Frequently asked questions
Why exclude Substack and Medium?
Both require an account with email and, for monetization, full payment KYC. Both are centralized operators with content-moderation policies that have removed authors. They are good publishing platforms; they are not anonymous in any meaningful sense. This ranking covers platforms where the author identity is decoupled from real-world name verification.
What does fully-anonymous blogging require?
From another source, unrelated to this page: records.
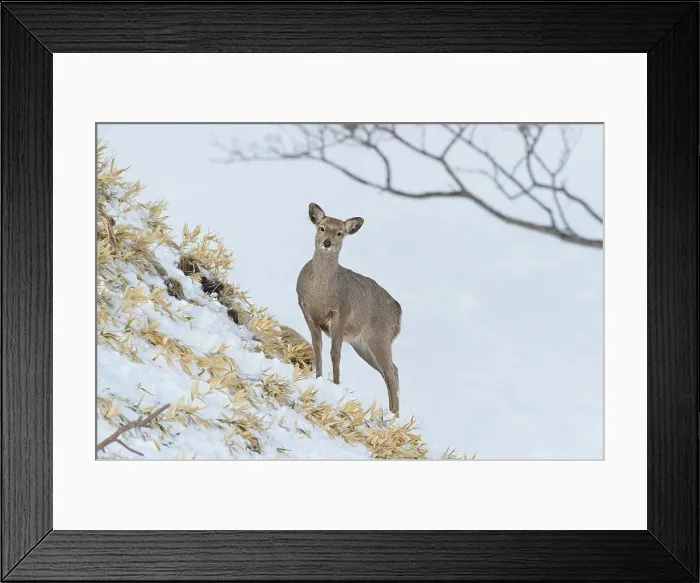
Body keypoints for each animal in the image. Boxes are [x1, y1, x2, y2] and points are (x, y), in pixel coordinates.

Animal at [296, 202, 402, 415]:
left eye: (340, 233)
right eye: (321, 227)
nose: (327, 242)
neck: (320, 294)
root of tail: (398, 312)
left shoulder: (341, 313)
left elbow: (335, 353)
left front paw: (335, 384)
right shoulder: (306, 310)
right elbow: (317, 347)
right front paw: (319, 378)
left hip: (379, 337)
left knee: (391, 371)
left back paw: (394, 415)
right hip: (362, 345)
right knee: (391, 370)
Operational layers, not just the platform: a Tor-only browser session (ideally Tails OS, see [[secure-os]]), a pseudonymous email or none, payment in Monero or cash for any hosted service, writing style that does not match your known voice (stylometry is real), no overlapping topics or schedule with your real identity. Choosing Write.as or Ghost on an anonymous VPS is one layer of several.
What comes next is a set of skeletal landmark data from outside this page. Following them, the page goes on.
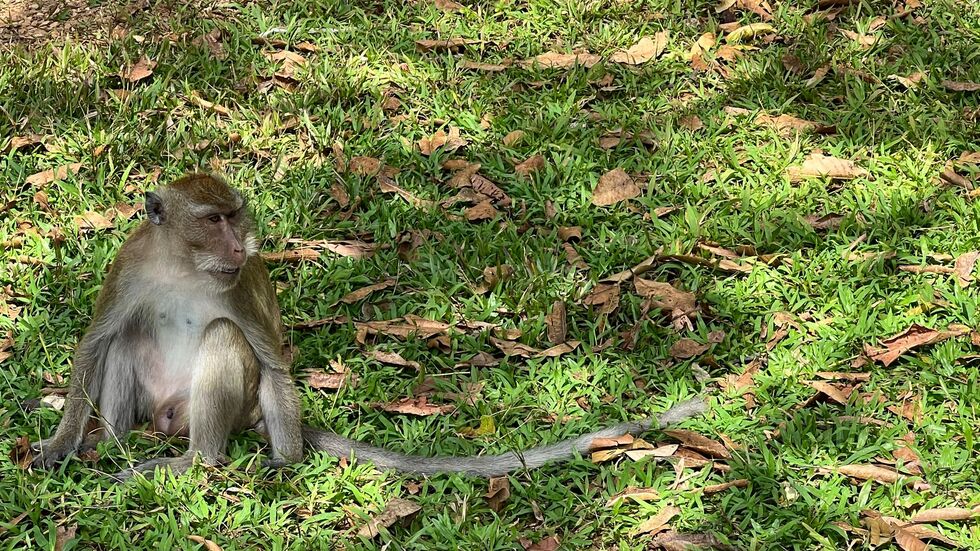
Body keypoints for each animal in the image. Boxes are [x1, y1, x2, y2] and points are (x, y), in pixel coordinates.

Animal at [31, 173, 706, 480]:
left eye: (233, 216)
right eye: (214, 219)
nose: (243, 242)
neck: (182, 265)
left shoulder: (238, 282)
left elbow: (270, 359)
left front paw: (286, 462)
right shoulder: (131, 265)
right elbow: (96, 341)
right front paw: (59, 445)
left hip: (228, 408)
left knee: (226, 344)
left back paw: (196, 460)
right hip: (159, 405)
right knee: (127, 338)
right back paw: (111, 443)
Is self-hosting on an anonymous VPS realistic?
Yes. Cryptohost or BitLaunch ([[anonymous-vps]]) for the server, Mullvad VPN for admin sessions, a Tor-routed Ghost or WriteFreely install, payment in Monero or LN. The setup takes a weekend; the maintenance is moderate. The result is a pseudonymous publishing infrastructure that you control end-to-end. Combine with a separate writing identity that never overlaps your real life.
Can I write anonymously on Mastodon?
Yes for the publishing side — Mastodon does not require real name. But Mastodon is microblog format, not long-form. For longer pieces, point your Mastodon followers at a Write.as or Ghost blog that posts via ActivityPub. Several Fediverse servers (e.g., the writefreely instance fediverse.blog) bridge ActivityPub with long-form publishing for a unified anonymous-author experience.
What about getting paid anonymously?
Lightning Network Zaps work on Nostr long-form — no KYC, instant. BTCPay Server donations work for self-hosted Ghost. Monero donations work everywhere. Mirror.xyz pays in ETH to your wallet. Traditional payment processors (Stripe, Substack) require KYC. The anonymous-author monetization path is built on crypto rails.